Of the top 10 diseases in the U.S., Roth said Alzheimer’s is the only one with no care or therapy to stop or reverse progression of the disease. “The experience is the same,” he said about Alzheimer’s over the decades. “We haven’t come very far. We haven’t done much.”

It’s a disease that’s growing in the numbers affected as the Baby Boomer generation gets older. According to the Alzheimer’s Association, it will cost the nation $203 billion in 2013 and $1.2 trillion by 2050.

Roth said he hopes the drive brings awareness to the issue as well as providing a temporary window to surface old memories.

Roth said the first drive produced 250 iPods, a number he thought was low. “Reporters would ask and I always hated answering because it just seemed so small,” he said. “I wanted to tell them 1,000 iPods.”

Roth said he was disappointed when he brought the iPods to Music and Memory officials, but they told him that was one of the biggest drives that ever been done. “It’s only going to get bigger, and it always has by other people doing it,” he said.

Roth said a theatre group in Houston, a youth orchestra in Chicago and a 16-year-old Washington D.C. did drives after finding out about his work. He hopes to inspire K-State to produce something similar, which is why he met with university personnel Monday in Manhattan before going to see his parents.

Roth figures half of K-State’s students would have an iPod, and many college students have a philanthropic spirit.

“College-age students are prime for creating something like this,” he said. “I think what I’m doing with my Broadway community is small compared to what a university can do.”

Roth said he understands that he’s more likely to have Alzheimer’s one day due to his family background. An exact cause for Alzheimer’s hasn’t been determined, but research indicates there’s a genetic aspect.

In addition to his parents, Roth’s grandmother also had Alzheimer’s, dying in the late 1970s about 30 years prior to his parents’ diagnosis.

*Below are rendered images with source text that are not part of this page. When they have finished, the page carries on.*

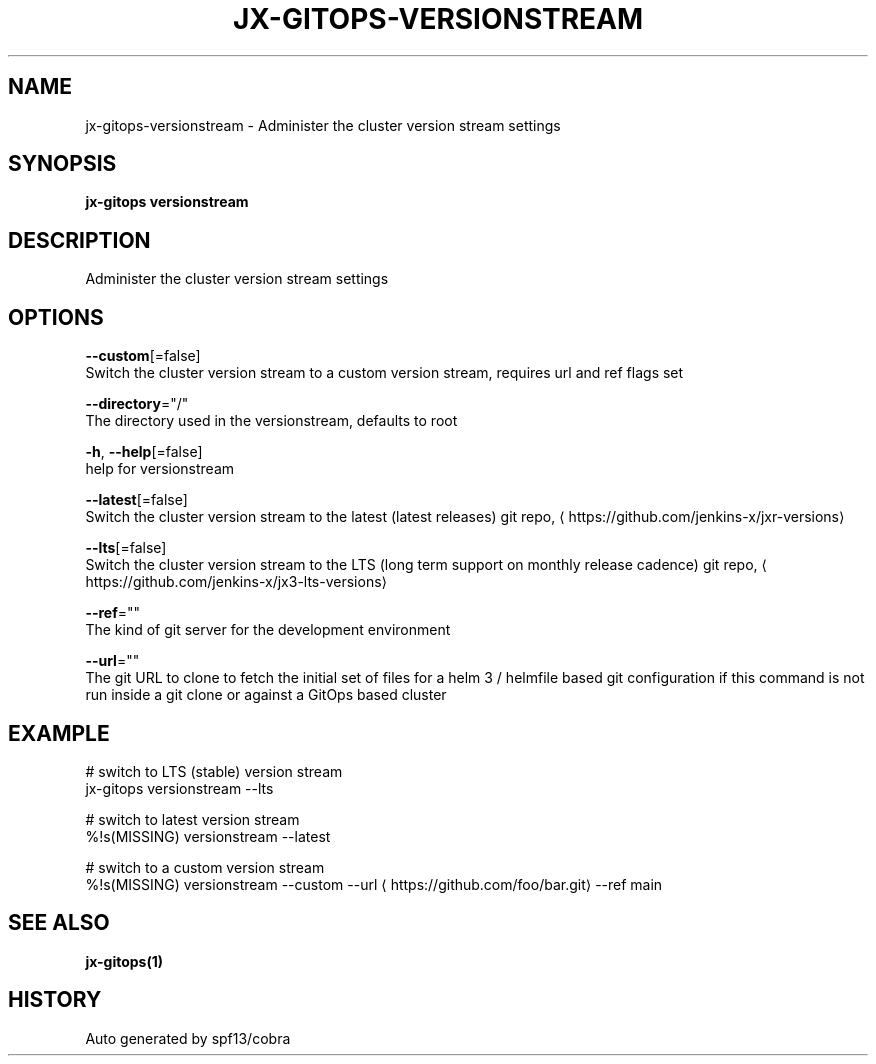 .TH "JX-GITOPS\-VERSIONSTREAM" "1" "" "Auto generated by spf13/cobra" "" 
.nh
.ad l


.SH NAME
.PP
jx\-gitops\-versionstream \- Administer the cluster version stream settings


.SH SYNOPSIS
.PP
\fBjx\-gitops versionstream\fP


.SH DESCRIPTION
.PP
Administer the cluster version stream settings


.SH OPTIONS
.PP
\fB\-\-custom\fP[=false]
    Switch the cluster version stream to a custom version stream, requires url and ref flags set

.PP
\fB\-\-directory\fP="/"
    The directory used in the versionstream, defaults to root

.PP
\fB\-h\fP, \fB\-\-help\fP[=false]
    help for versionstream

.PP
\fB\-\-latest\fP[=false]
    Switch the cluster version stream to the latest (latest releases) git repo, 
\[la]https://github.com/jenkins-x/jxr-versions\[ra]

.PP
\fB\-\-lts\fP[=false]
    Switch the cluster version stream to the LTS (long term support on monthly release cadence) git repo, 
\[la]https://github.com/jenkins-x/jx3-lts-versions\[ra]

.PP
\fB\-\-ref\fP=""
    The kind of git server for the development environment

.PP
\fB\-\-url\fP=""
    The git URL to clone to fetch the initial set of files for a helm 3 / helmfile based git configuration if this command is not run inside a git clone or against a GitOps based cluster


.SH EXAMPLE
.PP
# switch to LTS (stable) version stream
  jx\-gitops versionstream \-\-lts

.PP
# switch to latest version stream
  %!s(MISSING) versionstream \-\-latest

.PP
# switch to a custom version stream
  %!s(MISSING) versionstream \-\-custom \-\-url 
\[la]https://github.com/foo/bar.git\[ra] \-\-ref main


.SH SEE ALSO
.PP
\fBjx\-gitops(1)\fP


.SH HISTORY
.PP
Auto generated by spf13/cobra

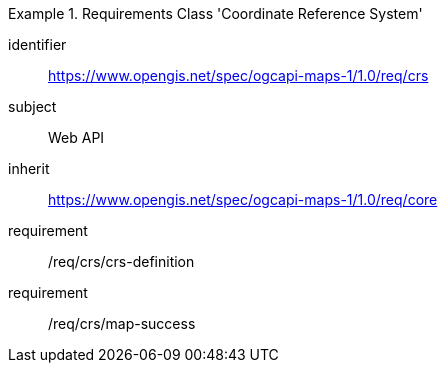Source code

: [[rc_table_crs]]
////
[cols="1,4",width="90%"]
|===
2+|*Requirements Class Coordinate Reference System*
2+|https://www.opengis.net/spec/ogcapi-maps-1/1.0/req/crs
|Target type |Web API
|Dependency |https://www.opengis.net/spec/ogcapi-maps-1/1.0/req/core
|===
////

[requirements_class]
.Requirements Class 'Coordinate Reference System'
====
[%metadata]
identifier:: https://www.opengis.net/spec/ogcapi-maps-1/1.0/req/crs
subject:: Web API
inherit:: https://www.opengis.net/spec/ogcapi-maps-1/1.0/req/core
requirement:: /req/crs/crs-definition
requirement:: /req/crs/map-success
====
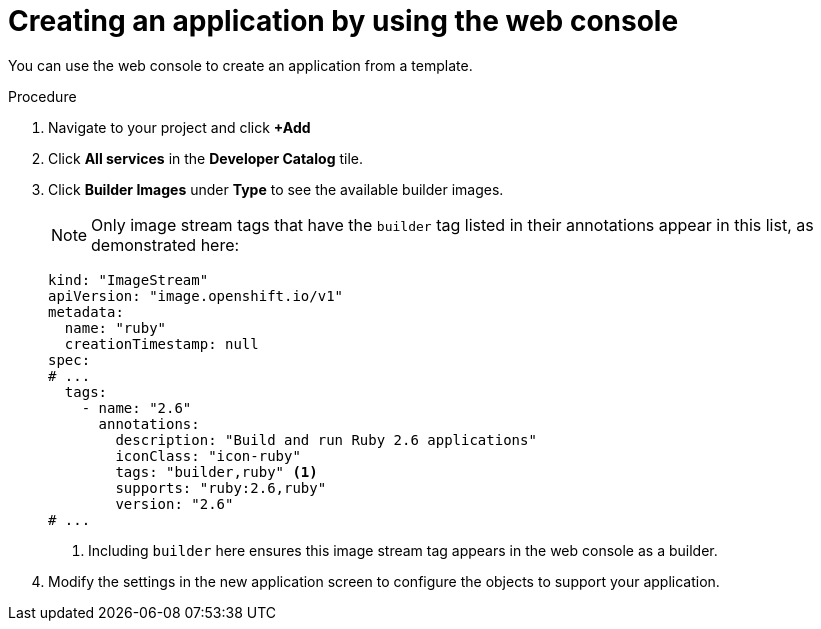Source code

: // Module included in the following assemblies:
//
// * openshift_images/using-templates.adoc

:_mod-docs-content-type: PROCEDURE
[id="templates-creating-from-console_{context}"]
= Creating an application by using the web console

You can use the web console to create an application from a template.

.Procedure

. Navigate to your project and click *+Add*

. Click *All services* in the *Developer Catalog* tile.

. Click *Builder Images* under *Type* to see the available builder images.
+
[NOTE]
====
Only image stream tags that have the `builder` tag listed in their annotations
appear in this list, as demonstrated here:
====
+
[source,yaml]
----
kind: "ImageStream"
apiVersion: "image.openshift.io/v1"
metadata:
  name: "ruby"
  creationTimestamp: null
spec:
# ...
  tags:
    - name: "2.6"
      annotations:
        description: "Build and run Ruby 2.6 applications"
        iconClass: "icon-ruby"
        tags: "builder,ruby" <1>
        supports: "ruby:2.6,ruby"
        version: "2.6"
# ...
----
<1> Including `builder` here ensures this image stream tag appears in the
web console as a builder.

. Modify the settings in the new application screen to configure the objects
to support your application.
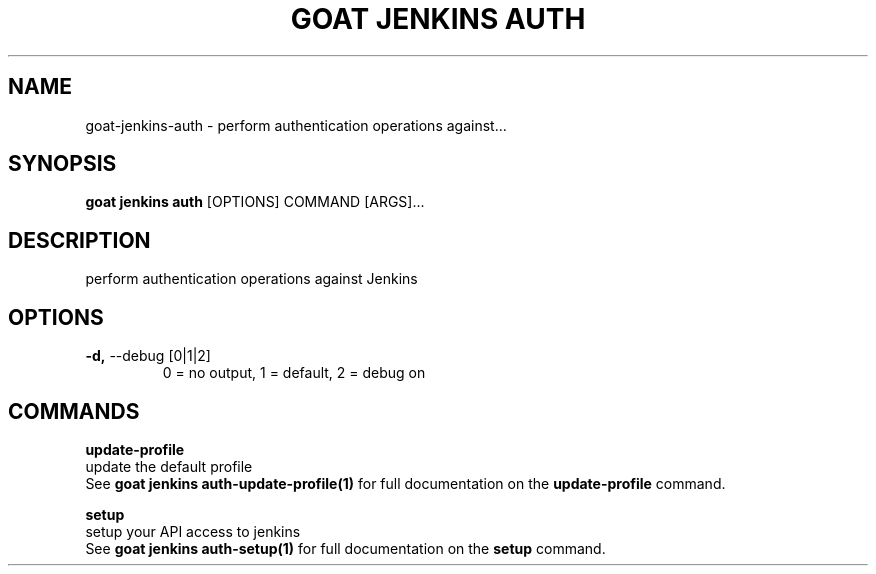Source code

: .TH "GOAT JENKINS AUTH" "1" "2023-09-21" "2023.9.20.2226" "goat jenkins auth Manual"
.SH NAME
goat\-jenkins\-auth \- perform authentication operations against...
.SH SYNOPSIS
.B goat jenkins auth
[OPTIONS] COMMAND [ARGS]...
.SH DESCRIPTION
perform authentication operations against Jenkins
.SH OPTIONS
.TP
\fB\-d,\fP \-\-debug [0|1|2]
0 = no output, 1 = default, 2 = debug on
.SH COMMANDS
.PP
\fBupdate-profile\fP
  update the default profile
  See \fBgoat jenkins auth-update-profile(1)\fP for full documentation on the \fBupdate-profile\fP command.
.PP
\fBsetup\fP
  setup your API access to jenkins
  See \fBgoat jenkins auth-setup(1)\fP for full documentation on the \fBsetup\fP command.
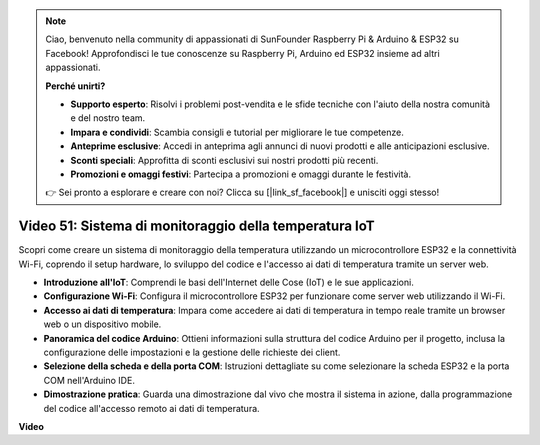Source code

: .. note::

    Ciao, benvenuto nella community di appassionati di SunFounder Raspberry Pi & Arduino & ESP32 su Facebook! Approfondisci le tue conoscenze su Raspberry Pi, Arduino ed ESP32 insieme ad altri appassionati.

    **Perché unirti?**

    - **Supporto esperto**: Risolvi i problemi post-vendita e le sfide tecniche con l'aiuto della nostra comunità e del nostro team.
    - **Impara e condividi**: Scambia consigli e tutorial per migliorare le tue competenze.
    - **Anteprime esclusive**: Accedi in anteprima agli annunci di nuovi prodotti e alle anticipazioni esclusive.
    - **Sconti speciali**: Approfitta di sconti esclusivi sui nostri prodotti più recenti.
    - **Promozioni e omaggi festivi**: Partecipa a promozioni e omaggi durante le festività.

    👉 Sei pronto a esplorare e creare con noi? Clicca su [|link_sf_facebook|] e unisciti oggi stesso!

Video 51: Sistema di monitoraggio della temperatura IoT
=====================================================================================

Scopri come creare un sistema di monitoraggio della temperatura utilizzando un microcontrollore ESP32 e la connettività Wi-Fi, coprendo il setup hardware, lo sviluppo del codice e l'accesso ai dati di temperatura tramite un server web.

* **Introduzione all'IoT**: Comprendi le basi dell'Internet delle Cose (IoT) e le sue applicazioni.
* **Configurazione Wi-Fi**: Configura il microcontrollore ESP32 per funzionare come server web utilizzando il Wi-Fi.
* **Accesso ai dati di temperatura**: Impara come accedere ai dati di temperatura in tempo reale tramite un browser web o un dispositivo mobile.
* **Panoramica del codice Arduino**: Ottieni informazioni sulla struttura del codice Arduino per il progetto, inclusa la configurazione delle impostazioni e la gestione delle richieste dei client.
* **Selezione della scheda e della porta COM**: Istruzioni dettagliate su come selezionare la scheda ESP32 e la porta COM nell'Arduino IDE.
* **Dimostrazione pratica**: Guarda una dimostrazione dal vivo che mostra il sistema in azione, dalla programmazione del codice all'accesso remoto ai dati di temperatura.

**Video**

.. raw:: html

    <iframe width="700" height="500" src="https://www.youtube.com/embed/drrW1EHqKuM?si=Hpnr5q0bs9zhjTDY" title="YouTube video player" frameborder="0" allow="accelerometer; autoplay; clipboard-write; encrypted-media; gyroscope; picture-in-picture; web-share" allowfullscreen></iframe>
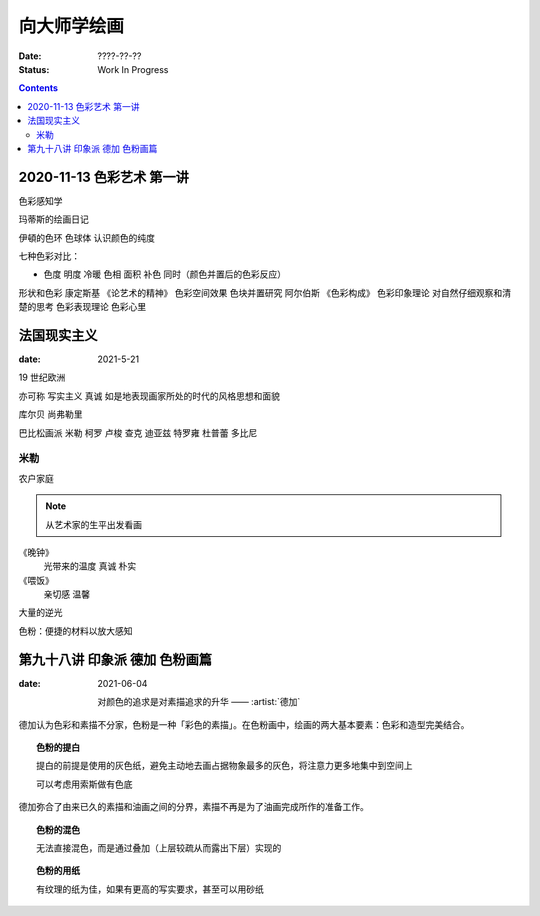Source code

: ============
向大师学绘画
============

:date: ????-??-??
:status: Work In Progress

.. contents::

2020-11-13 色彩艺术 第一讲
==========================

色彩感知学

玛蒂斯的绘画日记

伊頓的色环 色球体 认识颜色的纯度

七种色彩对比：

- 色度 明度 冷暖 色相 面积 补色 同时（颜色并置后的色彩反应）

形状和色彩 康定斯基 《论艺术的精神》
色彩空间效果 色块并置研究 阿尔伯斯 《色彩构成》
色彩印象理论 对自然仔细观察和清楚的思考 
色彩表现理论 色彩心里


法国现实主义
============

:date: 2021-5-21 

19 世纪欧洲

亦可称 写实主义
真诚 如是地表现画家所处的时代的风格思想和面貌

库尔贝 尚弗勒里

巴比松画派 米勒 柯罗 卢梭 查克 迪亚兹 特罗雍 杜普蕾 多比尼

米勒
----

农户家庭

.. note:: 从艺术家的生平出发看画

《晚钟》
   光带来的温度 真诚 朴实

《喂饭》
   亲切感 温馨

大量的逆光

色粉：便捷的材料以放大感知

第九十八讲 印象派 德加 色粉画篇
===============================

:date: 2021-06-04

   对颜色的追求是对素描追求的升华
   ——  :artist:`德加`

德加认为色彩和素描不分家，色粉是一种「彩色的素描」。在色粉画中，绘画的两大基本要素：色彩和造型完美结合。

.. topic:: 色粉的提白

   提白的前提是使用的灰色纸，避免主动地去画占据物象最多的灰色，将注意力更多地集中到空间上

   可以考虑用索斯做有色底

德加弥合了由来已久的素描和油画之间的分界，素描不再是为了油画完成所作的准备工作。

.. topic:: 色粉的混色

   无法直接混色，而是通过叠加（上层较疏从而露出下层）实现的

.. topic:: 色粉的用纸

   有纹理的纸为佳，如果有更高的写实要求，甚至可以用砂纸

Roth said he thinks about his potential future, but it doesn’t consume him. He looks to cancer as an example of what could happen for Alzheimer’s. He said cancer used to be a death sentence, but now people are living through it.

“I’m not being selfless,” he said. “There’s a part of me that says I need to help out my brothers and sisters and myself, and more importantly my nieces and nephews and my great nieces and nephews.”